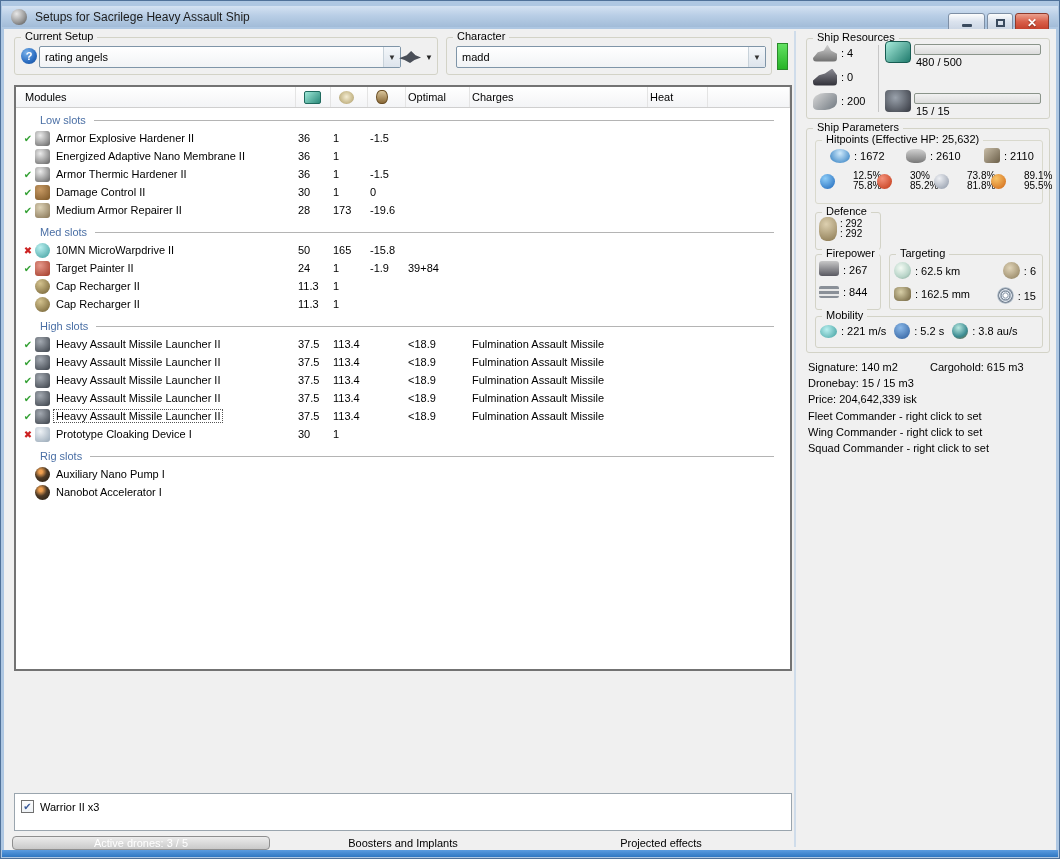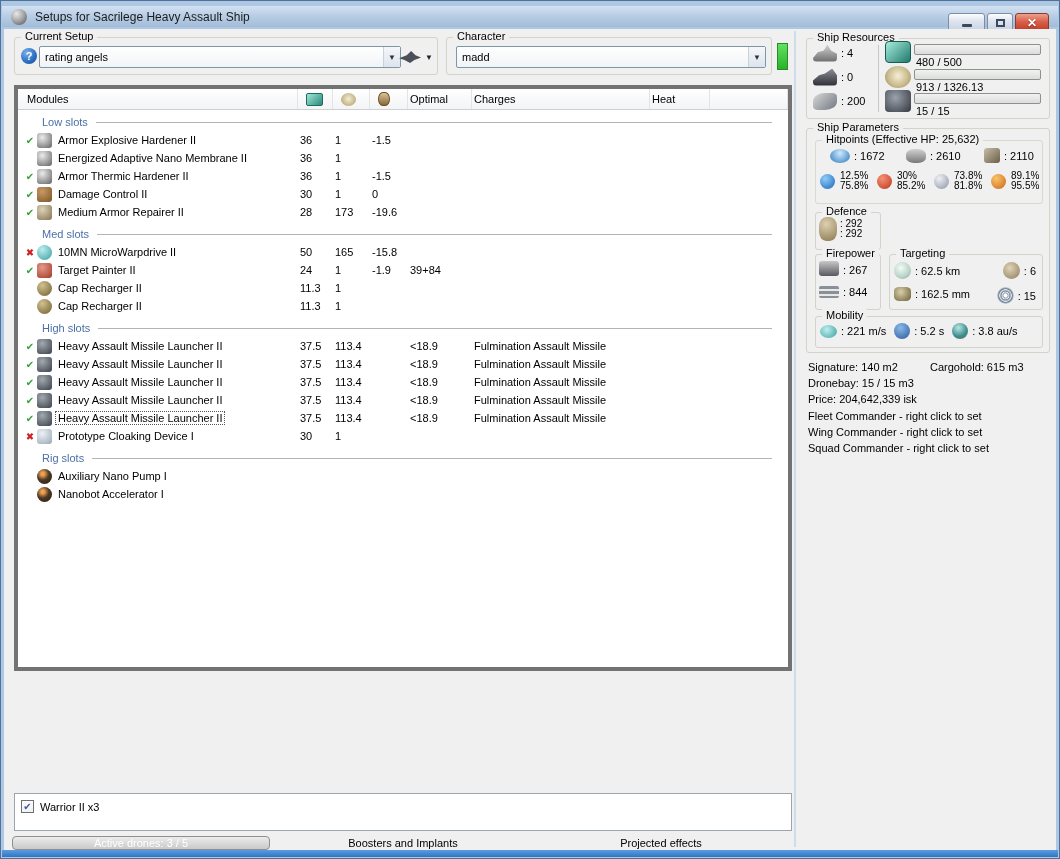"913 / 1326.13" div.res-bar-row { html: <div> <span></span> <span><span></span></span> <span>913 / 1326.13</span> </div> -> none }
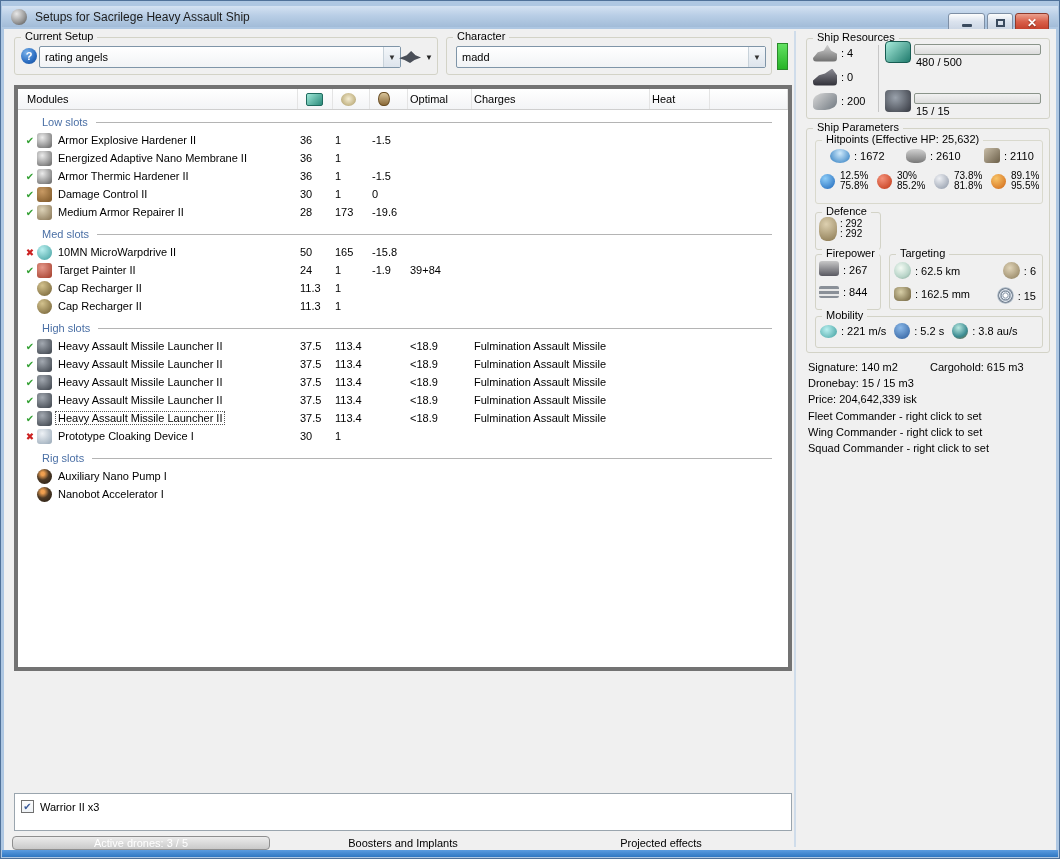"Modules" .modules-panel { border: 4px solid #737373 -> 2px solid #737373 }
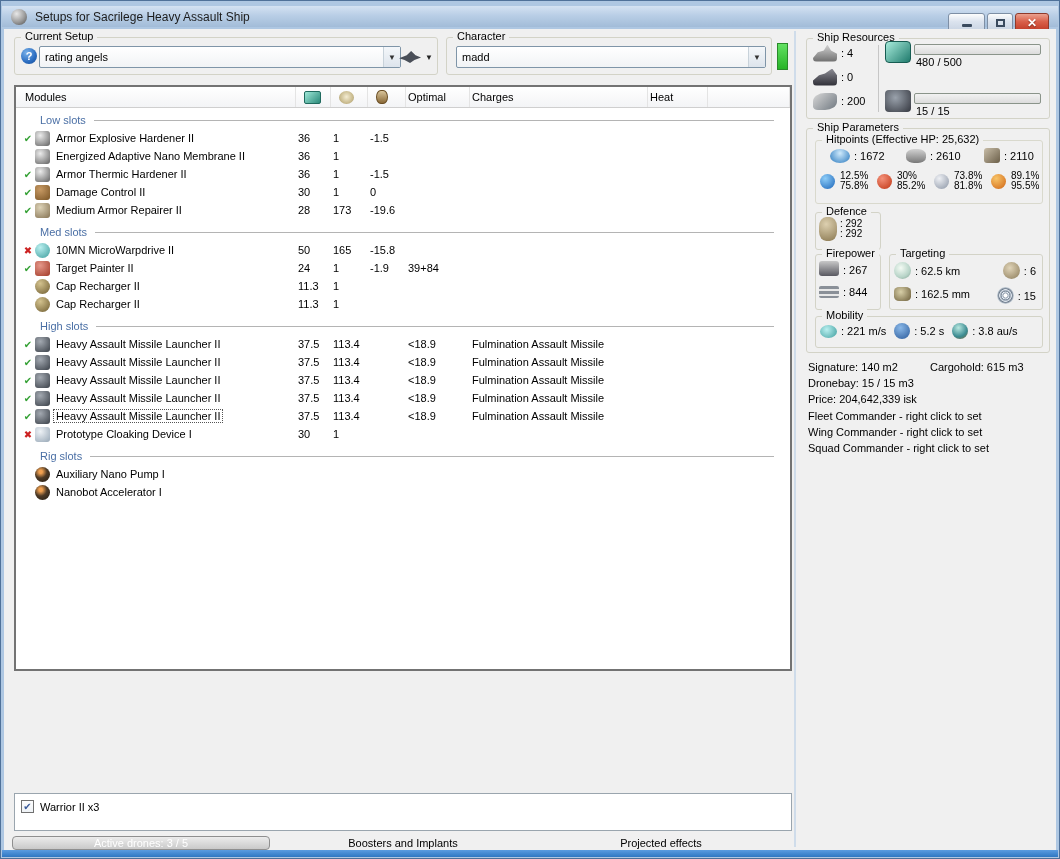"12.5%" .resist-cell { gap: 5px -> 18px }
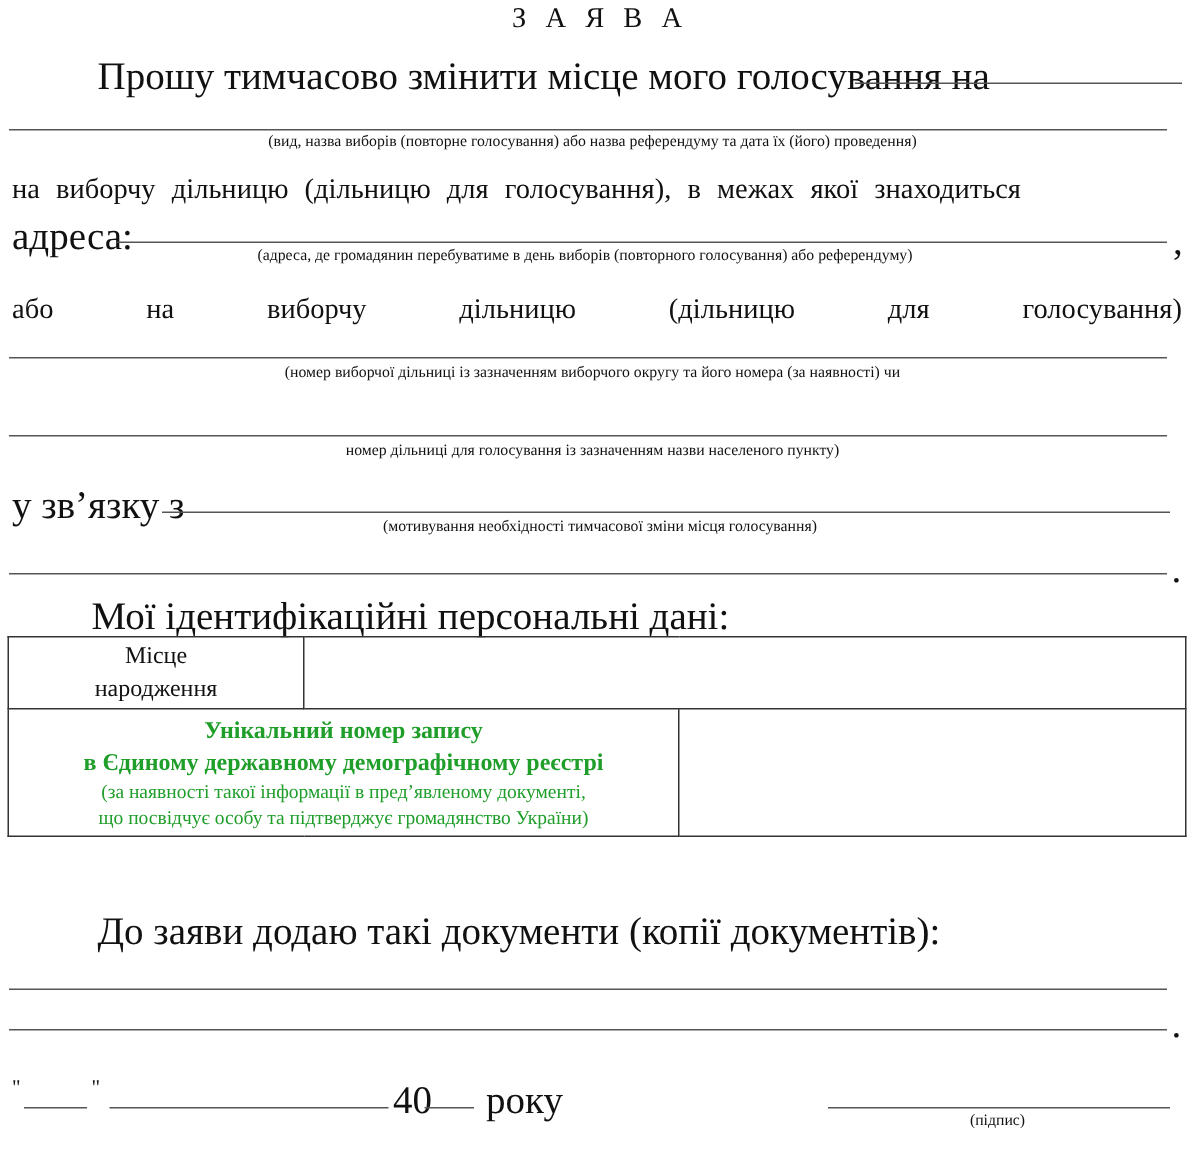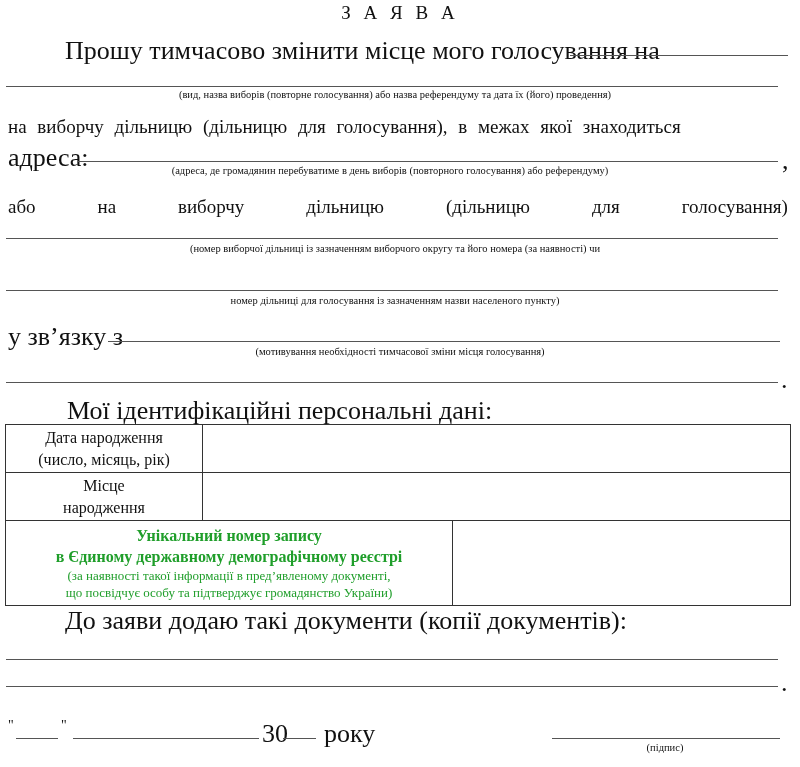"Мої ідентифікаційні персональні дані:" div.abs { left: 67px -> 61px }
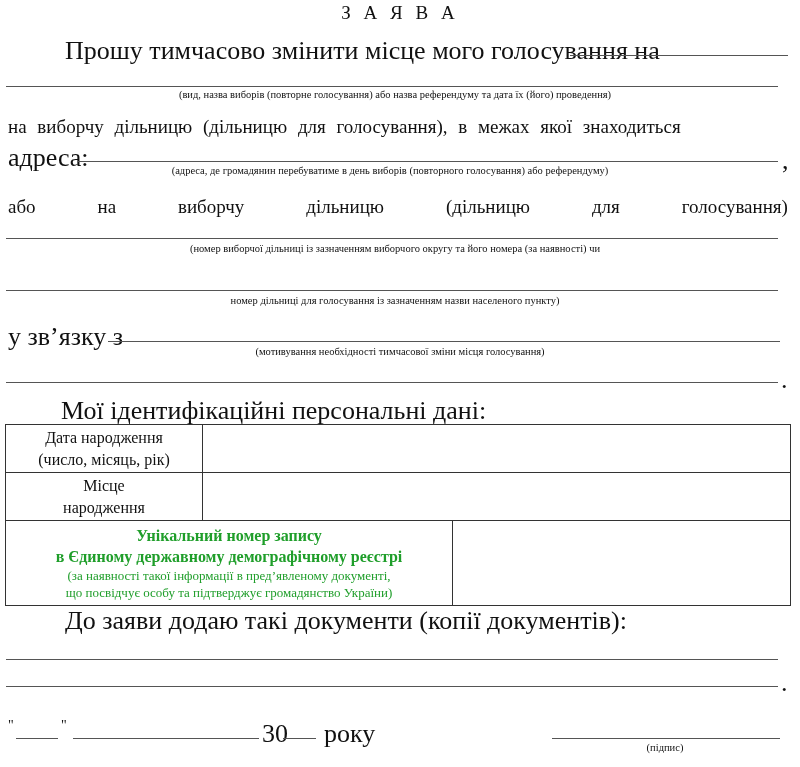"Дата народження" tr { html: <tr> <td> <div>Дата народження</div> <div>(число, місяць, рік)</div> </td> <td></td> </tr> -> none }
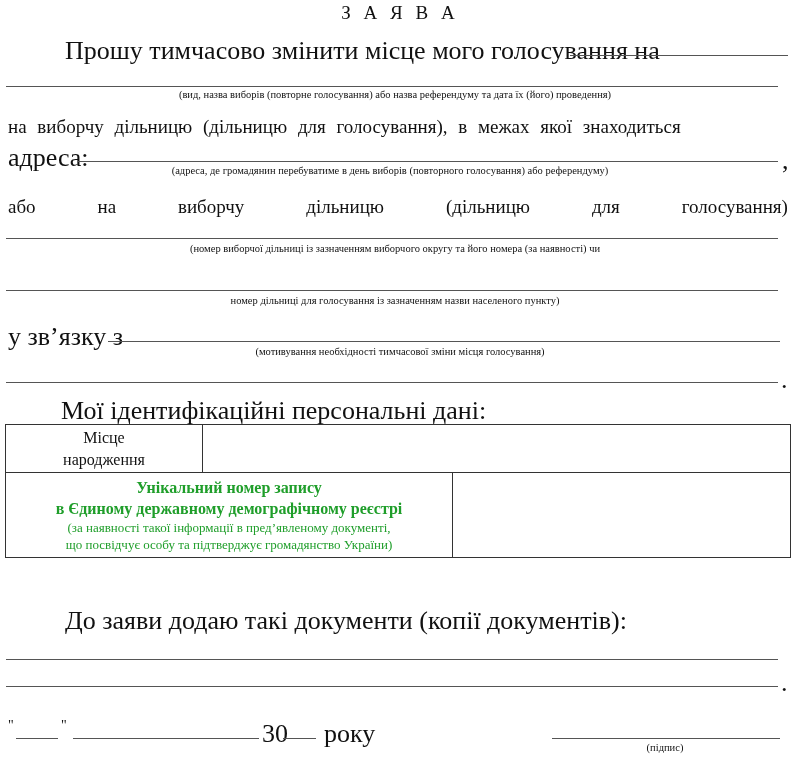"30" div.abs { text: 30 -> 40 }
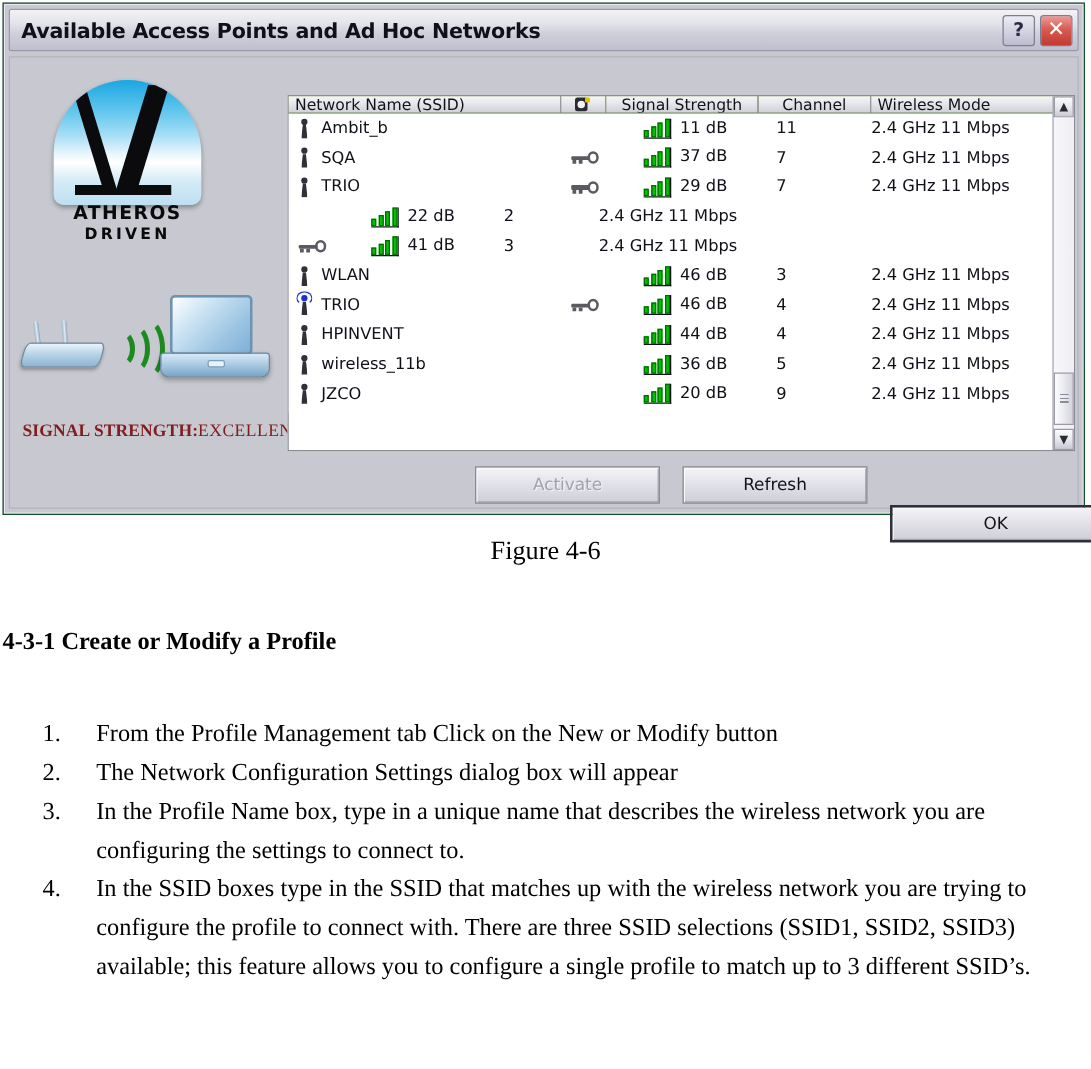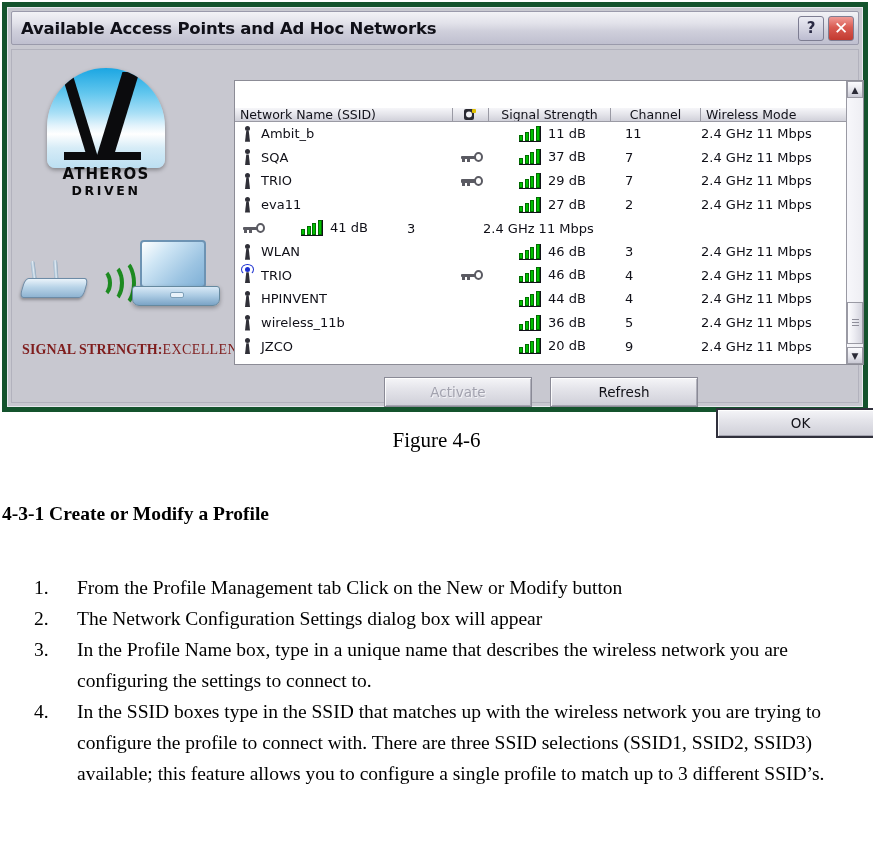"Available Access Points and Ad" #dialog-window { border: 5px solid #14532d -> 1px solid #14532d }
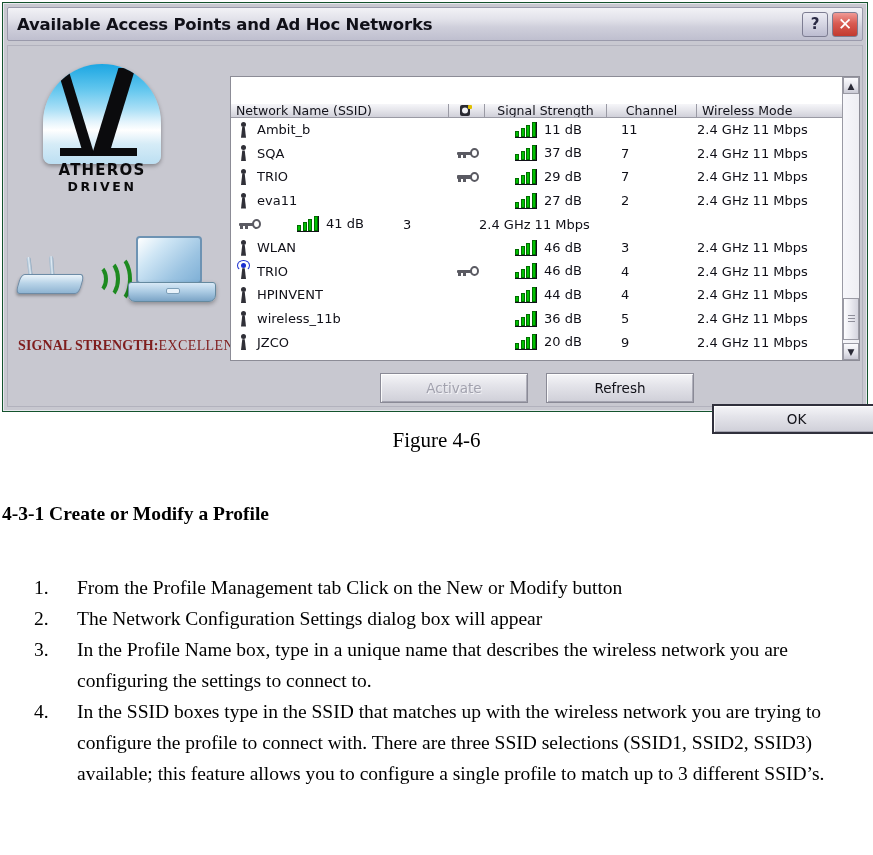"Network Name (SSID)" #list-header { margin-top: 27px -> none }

● ● ● ● ●

:: Try it ::
Leaving the pictures aside, repeat the data above exactly.

:: Expected answer ::
"913 / 1326.13" div.res-bar-row { html: <div> <span></span> <span><span></span></span> <span>913 / 1326.13</span> </div> -> none }
"Modules" .modules-panel { border: 4px solid #737373 -> 2px solid #737373 }
"12.5%" .resist-cell { gap: 5px -> 18px }
"Мої ідентифікаційні персональні дані:" div.abs { left: 67px -> 61px }
"Дата народження" tr { html: <tr> <td> <div>Дата народження</div> <div>(число, місяць, рік)</div> </td> <td></td> </tr> -> none }
"30" div.abs { text: 30 -> 40 }
"Available Access Points and Ad" #dialog-window { border: 5px solid #14532d -> 1px solid #14532d }
"Network Name (SSID)" #list-header { margin-top: 27px -> none }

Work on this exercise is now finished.